You will be expected to submit a complete R package, suitable for upload to CRAN (i.e. it should pass R CMD check). Your package should include as a vignette a paper describing your approach, illustrating its use, and explaining how it will scale to handling data sets larger than memory (or possibly larger than your disk). You should reference the relevant statistical literature.

Don't forget to include the names, affiliations and email address of everyone who contributed to the entry in the DESCRIPTION file.

Please submit your entry, via email, to [email protected]. In your email you should include a statement affirming that the submission is all your work, and has been completed specifically for the useR 2007 programming competition.

If you have any questions, please contact Hadley Wickham, [email protected].

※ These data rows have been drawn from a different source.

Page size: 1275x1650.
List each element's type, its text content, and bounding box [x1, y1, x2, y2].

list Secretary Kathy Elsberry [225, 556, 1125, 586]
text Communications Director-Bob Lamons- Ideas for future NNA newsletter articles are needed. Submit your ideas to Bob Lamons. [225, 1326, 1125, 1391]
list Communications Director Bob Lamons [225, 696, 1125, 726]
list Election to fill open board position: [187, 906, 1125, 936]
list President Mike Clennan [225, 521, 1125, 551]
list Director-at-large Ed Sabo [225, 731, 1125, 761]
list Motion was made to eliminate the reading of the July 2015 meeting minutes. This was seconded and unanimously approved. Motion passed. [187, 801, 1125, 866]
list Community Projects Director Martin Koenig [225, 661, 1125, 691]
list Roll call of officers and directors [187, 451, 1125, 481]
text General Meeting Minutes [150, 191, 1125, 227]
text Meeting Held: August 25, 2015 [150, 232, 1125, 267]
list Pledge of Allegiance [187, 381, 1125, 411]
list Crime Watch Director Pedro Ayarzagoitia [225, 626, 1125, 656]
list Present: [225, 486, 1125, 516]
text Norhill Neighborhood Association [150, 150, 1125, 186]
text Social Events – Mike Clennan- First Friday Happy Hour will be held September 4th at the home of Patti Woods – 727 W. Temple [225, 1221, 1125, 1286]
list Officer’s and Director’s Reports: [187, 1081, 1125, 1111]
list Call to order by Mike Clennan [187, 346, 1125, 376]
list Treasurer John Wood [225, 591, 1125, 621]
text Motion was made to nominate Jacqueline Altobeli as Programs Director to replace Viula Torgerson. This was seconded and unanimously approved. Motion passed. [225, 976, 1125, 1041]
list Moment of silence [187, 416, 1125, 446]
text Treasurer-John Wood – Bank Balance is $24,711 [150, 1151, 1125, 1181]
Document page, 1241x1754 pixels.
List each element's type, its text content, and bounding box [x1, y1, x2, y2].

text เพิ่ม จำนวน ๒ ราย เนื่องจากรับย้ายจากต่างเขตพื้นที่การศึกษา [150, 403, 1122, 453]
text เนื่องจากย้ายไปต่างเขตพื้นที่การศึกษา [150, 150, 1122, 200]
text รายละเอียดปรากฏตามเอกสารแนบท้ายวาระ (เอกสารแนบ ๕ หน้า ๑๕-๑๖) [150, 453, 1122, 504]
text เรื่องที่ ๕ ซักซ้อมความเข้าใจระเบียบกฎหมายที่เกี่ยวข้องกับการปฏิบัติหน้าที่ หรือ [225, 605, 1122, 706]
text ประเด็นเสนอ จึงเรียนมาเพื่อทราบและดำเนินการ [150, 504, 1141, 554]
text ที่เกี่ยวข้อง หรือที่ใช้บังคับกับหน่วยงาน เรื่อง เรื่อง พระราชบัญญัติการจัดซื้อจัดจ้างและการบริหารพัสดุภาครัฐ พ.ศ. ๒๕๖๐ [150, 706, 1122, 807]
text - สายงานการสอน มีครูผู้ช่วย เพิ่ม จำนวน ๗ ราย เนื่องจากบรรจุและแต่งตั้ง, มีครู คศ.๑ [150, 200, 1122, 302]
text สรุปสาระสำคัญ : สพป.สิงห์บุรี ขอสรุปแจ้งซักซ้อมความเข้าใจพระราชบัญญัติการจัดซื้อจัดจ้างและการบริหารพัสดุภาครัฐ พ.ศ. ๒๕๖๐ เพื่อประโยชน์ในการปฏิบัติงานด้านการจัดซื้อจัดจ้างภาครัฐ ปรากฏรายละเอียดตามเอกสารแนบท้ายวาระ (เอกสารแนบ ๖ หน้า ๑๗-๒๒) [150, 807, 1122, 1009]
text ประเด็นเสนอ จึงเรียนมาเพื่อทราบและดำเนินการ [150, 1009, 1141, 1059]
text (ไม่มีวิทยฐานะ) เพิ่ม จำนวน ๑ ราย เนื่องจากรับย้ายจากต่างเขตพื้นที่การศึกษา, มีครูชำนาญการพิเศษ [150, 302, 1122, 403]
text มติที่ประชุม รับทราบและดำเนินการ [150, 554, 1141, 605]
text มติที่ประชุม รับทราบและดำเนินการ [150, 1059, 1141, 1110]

The judging committee is made up of:

  • Michael Lawrence
  • Thomas Lumley
  • Luke Tierney
  • Simon Urbanek
  • Hadley Wickham

and we will be judging the entries based on the following criteria:

  • Quality of code and code design. Is the code easy to read and appropriate documented internally? Is it easy to follow the flow of logic in the code?
  • Contribution, including efficiency. How much faster is it than the current best available solution in R? Does it implement new ideas?
  • Usability. How well is it documented? Is it easy for the new user to get started? Does it provide appropriate references to the statistical literature?
  • Scalability. How well does it scale to large problems?

The cash prize will be shared equally among all participants in the winning entry. In the event of a tie for first place the winnings will first be divided equally among the winning projects and then shared equally among participants in each project.